Nutrition des bovins : « L’efficacité alimentaire en priorité »

6182 - Illustration Nutrition des bovins : « L’efficacité alimentaire en priorité »
40 000 t de prémix et d’ingrédients nutritionnels multi-espèces sortent chaque année de l’usine de Janzé.
L’alimentation des ruminants enfourche le tandem de l’intelligence artificielle et de l’expérience ancestrale de la nature. Deux mondes a priori éloignés mais pas pour un brin antinomiques…

Du piment dans la ration des laitières pour prévenir les coups de chaud ; des huiles essentielles pour diriger l’activité de la flore du rumen et booster la digestion, voire simplement un mélange de sucres pour remplacer le propylène glycol ou des extraits végétaux pour lutter contre la diarrhée des jeunes veaux. Telles sont quelques-unes des nouvelles voies empruntées par l’alimentation animale soucieuse de la compétitivité des élevages, du bien-être animal et délibérément inscrite dans la démédication.

L’auge à l’heure de l’intelligence artificielle

« Pour ajuster au mieux l’apport de nutriments et de compléments, nous avons créé un modèle prédictif qui détermine la production objective des vaches dans leur environnement, en fonction de leur alimentation, de leur rang de lactation.

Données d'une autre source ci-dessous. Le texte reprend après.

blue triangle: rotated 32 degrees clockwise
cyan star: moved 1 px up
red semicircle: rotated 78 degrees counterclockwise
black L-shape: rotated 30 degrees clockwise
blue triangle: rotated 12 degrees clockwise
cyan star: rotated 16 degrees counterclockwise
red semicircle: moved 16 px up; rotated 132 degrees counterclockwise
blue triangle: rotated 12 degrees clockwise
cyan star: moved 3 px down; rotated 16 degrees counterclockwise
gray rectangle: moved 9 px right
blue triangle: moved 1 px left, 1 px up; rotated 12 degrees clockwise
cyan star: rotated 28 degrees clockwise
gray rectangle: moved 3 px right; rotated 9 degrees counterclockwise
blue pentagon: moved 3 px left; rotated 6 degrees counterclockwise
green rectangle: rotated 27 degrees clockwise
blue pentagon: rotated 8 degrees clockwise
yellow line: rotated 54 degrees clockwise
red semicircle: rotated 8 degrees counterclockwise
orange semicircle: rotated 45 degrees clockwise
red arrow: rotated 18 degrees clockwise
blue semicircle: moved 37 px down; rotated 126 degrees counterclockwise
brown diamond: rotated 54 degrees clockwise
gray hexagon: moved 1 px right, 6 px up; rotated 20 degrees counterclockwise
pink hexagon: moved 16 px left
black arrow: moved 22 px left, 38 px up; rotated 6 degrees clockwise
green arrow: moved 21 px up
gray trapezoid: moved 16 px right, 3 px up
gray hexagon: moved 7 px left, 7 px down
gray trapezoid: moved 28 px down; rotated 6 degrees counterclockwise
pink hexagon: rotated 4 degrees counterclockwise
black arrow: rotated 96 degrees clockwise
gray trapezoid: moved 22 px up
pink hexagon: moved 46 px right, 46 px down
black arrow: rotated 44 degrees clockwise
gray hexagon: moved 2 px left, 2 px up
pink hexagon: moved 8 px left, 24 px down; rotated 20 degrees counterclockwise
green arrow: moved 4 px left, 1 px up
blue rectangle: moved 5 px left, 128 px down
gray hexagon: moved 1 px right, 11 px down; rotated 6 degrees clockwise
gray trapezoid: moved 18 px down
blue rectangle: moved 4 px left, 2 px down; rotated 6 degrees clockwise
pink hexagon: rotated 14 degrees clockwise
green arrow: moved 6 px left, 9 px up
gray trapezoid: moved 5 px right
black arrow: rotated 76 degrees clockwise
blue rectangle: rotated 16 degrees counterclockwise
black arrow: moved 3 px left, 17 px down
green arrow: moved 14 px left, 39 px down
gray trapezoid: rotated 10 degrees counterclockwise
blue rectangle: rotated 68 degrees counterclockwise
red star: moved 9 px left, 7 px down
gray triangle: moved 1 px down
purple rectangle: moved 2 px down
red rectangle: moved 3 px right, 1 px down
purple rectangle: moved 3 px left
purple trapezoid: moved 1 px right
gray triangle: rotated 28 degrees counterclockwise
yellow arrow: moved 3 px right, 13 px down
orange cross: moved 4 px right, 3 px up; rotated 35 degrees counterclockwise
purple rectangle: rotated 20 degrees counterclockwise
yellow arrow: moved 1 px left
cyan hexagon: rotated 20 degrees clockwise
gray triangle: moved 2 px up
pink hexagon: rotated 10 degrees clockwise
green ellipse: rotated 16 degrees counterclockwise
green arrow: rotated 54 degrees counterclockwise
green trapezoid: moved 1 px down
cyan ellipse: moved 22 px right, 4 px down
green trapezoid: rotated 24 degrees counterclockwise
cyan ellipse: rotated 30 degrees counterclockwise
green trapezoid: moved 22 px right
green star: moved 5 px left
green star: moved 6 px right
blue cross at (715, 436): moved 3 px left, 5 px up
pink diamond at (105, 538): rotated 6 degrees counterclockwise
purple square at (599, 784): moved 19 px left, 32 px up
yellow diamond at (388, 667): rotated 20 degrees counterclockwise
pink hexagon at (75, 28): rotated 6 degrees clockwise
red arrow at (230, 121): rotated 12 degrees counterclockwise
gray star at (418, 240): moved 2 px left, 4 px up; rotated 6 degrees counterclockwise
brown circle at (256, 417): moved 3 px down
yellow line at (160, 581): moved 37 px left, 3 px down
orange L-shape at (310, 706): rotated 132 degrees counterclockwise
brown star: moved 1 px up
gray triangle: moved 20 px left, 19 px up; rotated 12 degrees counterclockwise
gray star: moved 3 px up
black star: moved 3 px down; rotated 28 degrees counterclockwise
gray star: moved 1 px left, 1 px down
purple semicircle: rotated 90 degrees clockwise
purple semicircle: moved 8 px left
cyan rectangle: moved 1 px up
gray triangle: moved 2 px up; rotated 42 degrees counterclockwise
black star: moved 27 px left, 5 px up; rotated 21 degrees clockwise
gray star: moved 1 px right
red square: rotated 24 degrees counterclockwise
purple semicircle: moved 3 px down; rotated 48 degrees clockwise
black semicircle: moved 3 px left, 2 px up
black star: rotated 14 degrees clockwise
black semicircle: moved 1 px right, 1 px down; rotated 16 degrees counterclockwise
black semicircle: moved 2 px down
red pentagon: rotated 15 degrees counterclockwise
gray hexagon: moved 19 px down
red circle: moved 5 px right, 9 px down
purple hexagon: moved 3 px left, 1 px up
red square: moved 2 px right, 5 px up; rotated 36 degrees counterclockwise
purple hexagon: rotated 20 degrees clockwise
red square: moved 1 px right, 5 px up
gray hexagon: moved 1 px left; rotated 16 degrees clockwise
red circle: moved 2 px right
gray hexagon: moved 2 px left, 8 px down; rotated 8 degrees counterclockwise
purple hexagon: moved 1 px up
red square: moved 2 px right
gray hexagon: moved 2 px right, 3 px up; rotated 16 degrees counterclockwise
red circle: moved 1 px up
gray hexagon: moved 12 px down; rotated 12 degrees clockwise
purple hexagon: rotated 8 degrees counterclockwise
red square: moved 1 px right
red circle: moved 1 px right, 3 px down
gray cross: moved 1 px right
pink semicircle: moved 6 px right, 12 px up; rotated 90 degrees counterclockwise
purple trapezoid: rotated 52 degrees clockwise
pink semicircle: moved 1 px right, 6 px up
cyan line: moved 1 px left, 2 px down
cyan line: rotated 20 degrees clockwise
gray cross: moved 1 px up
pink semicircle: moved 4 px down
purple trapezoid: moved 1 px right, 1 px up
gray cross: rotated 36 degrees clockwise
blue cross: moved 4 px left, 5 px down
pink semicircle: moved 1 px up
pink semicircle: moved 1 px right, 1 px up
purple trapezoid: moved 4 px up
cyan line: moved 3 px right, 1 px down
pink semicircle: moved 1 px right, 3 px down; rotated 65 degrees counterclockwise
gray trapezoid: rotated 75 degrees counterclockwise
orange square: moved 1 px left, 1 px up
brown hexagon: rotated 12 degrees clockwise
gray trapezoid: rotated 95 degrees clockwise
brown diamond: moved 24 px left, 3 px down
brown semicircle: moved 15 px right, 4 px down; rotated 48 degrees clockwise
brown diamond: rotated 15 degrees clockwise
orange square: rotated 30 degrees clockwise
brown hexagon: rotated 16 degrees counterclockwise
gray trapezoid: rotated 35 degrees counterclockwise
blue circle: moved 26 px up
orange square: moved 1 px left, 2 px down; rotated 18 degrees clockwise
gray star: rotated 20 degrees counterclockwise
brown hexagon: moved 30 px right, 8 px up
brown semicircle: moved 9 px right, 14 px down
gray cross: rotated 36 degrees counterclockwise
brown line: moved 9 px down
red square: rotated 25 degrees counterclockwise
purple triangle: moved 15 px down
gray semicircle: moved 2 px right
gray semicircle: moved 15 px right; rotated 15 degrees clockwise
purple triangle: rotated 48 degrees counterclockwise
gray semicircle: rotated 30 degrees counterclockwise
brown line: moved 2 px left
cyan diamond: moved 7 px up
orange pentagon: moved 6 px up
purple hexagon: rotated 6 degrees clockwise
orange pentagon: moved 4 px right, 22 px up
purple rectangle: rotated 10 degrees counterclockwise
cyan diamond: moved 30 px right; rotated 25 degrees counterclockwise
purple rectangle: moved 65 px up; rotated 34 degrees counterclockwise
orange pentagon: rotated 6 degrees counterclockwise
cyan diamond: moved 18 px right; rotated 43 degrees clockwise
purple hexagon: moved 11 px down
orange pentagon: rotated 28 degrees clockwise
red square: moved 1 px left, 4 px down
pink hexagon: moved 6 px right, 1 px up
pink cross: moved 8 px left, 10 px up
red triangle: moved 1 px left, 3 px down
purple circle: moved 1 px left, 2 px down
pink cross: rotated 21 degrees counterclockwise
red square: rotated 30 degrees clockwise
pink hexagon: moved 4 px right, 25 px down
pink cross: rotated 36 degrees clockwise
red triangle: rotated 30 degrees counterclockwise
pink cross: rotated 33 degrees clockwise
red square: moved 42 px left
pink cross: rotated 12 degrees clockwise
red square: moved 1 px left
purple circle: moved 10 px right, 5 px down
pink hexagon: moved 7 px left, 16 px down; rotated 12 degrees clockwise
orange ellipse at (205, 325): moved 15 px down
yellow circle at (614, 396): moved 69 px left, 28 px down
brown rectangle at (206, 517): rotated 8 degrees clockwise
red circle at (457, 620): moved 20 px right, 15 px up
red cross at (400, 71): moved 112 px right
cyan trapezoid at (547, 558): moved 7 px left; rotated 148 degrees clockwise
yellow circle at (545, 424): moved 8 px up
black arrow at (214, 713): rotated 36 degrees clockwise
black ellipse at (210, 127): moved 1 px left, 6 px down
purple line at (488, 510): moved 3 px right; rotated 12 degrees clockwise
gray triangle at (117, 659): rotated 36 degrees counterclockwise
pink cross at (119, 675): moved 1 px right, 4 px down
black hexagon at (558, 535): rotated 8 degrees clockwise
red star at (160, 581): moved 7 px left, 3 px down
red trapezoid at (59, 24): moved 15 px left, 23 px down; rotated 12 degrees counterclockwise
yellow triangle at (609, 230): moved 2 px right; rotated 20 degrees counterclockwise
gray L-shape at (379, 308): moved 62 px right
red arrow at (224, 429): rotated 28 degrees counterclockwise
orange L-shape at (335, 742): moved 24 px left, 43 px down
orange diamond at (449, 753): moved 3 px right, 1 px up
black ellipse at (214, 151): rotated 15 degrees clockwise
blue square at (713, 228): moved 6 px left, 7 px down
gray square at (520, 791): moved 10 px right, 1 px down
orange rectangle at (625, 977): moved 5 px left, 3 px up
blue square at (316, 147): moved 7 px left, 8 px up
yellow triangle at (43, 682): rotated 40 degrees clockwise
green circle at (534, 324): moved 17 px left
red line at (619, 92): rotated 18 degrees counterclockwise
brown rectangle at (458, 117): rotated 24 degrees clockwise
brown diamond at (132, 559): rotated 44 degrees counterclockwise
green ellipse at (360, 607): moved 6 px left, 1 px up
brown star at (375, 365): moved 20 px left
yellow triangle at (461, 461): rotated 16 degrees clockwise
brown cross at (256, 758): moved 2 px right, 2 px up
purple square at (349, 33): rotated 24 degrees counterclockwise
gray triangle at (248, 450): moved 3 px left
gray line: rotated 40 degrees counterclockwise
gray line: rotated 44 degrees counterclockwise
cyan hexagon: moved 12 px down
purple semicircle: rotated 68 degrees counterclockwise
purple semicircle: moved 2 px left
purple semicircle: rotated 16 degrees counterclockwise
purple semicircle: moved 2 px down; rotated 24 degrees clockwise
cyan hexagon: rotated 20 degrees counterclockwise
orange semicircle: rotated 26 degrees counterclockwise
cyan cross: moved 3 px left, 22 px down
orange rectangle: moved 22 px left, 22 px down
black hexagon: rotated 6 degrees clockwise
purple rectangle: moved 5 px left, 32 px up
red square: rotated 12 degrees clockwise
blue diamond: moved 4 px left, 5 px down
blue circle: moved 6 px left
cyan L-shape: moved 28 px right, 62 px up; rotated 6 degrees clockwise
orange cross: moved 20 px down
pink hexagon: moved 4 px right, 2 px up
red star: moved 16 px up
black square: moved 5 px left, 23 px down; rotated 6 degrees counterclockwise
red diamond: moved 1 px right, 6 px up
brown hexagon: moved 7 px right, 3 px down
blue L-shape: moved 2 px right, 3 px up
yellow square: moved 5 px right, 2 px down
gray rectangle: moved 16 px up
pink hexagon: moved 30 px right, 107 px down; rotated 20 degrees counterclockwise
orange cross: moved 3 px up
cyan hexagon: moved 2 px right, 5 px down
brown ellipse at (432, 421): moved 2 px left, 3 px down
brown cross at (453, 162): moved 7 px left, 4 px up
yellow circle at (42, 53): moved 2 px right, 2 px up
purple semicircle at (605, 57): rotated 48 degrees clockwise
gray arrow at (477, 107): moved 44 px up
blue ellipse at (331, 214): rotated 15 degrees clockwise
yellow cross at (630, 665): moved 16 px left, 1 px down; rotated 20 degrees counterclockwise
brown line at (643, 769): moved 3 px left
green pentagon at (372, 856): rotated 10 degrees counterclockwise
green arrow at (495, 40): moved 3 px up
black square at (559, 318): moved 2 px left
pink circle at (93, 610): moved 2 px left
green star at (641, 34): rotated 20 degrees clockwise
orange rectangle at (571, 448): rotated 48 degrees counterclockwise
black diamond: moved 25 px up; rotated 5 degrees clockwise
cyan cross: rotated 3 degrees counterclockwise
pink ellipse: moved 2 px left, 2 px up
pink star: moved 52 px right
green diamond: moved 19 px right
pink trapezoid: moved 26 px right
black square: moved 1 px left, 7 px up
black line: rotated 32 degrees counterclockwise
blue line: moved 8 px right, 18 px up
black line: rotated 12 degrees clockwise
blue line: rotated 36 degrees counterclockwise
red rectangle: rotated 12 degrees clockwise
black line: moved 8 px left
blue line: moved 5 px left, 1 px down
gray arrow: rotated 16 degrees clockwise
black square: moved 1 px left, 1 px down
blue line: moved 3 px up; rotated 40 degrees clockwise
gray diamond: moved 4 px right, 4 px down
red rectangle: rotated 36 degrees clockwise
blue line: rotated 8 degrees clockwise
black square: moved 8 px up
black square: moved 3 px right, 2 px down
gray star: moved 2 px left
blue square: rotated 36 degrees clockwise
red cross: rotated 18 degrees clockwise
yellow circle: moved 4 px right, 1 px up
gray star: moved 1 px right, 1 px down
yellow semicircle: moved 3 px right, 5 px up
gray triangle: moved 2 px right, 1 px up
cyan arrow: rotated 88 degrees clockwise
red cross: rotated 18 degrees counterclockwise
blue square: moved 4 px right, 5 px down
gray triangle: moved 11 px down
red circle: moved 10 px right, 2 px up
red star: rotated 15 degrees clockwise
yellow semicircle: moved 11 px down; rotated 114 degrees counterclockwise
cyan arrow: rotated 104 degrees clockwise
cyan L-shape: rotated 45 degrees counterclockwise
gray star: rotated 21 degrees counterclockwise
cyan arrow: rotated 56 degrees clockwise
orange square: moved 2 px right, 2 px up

Nous nous appuyons sur les données comme celles du contrôle laitier, mais aussi sur les analyses d’acides gras du lait ou des mesures faites par les robots et les compteurs à lait connectés », explique Cédric Faure, responsable nutrition des ruminants chez CCPA. « Aussi, si le troupeau ne réalise pas les performances, nous sommes capables d’ajuster au plus près la ration et d’apporter les nutriments qui seraient déficitaires ». Bref, l’auge des vaches se met à l’heure de l’intelligence artificielle. « Nous sommes là au cœur de notre métier : celui de l’efficacité alimentaire qui a toujours été notre priorité », poursuit Cédric Faure. Et d’indiquer que les résultats de ces mesures « nourrissent » le logiciel de rationnement Chorus élaboré par CCPA dont les équations Inra ont été affinées au fil d’accumulation de données de terrain. Ceux-ci sont utilisés par les techniciens des coopératives auprès des éleveurs bovins. « Par exemple, nous avons observé que le besoin en protéines était sous-évalué par l’Inra ».
Avant de se retrouver dans l’auge des vaches, les nutriments et autres suppléments alimentaires ajoutés à la ration sont éprouvés par des rumens artificiels. « Ce test nous permet de mesurer la cinétique de dégradation des aliments ».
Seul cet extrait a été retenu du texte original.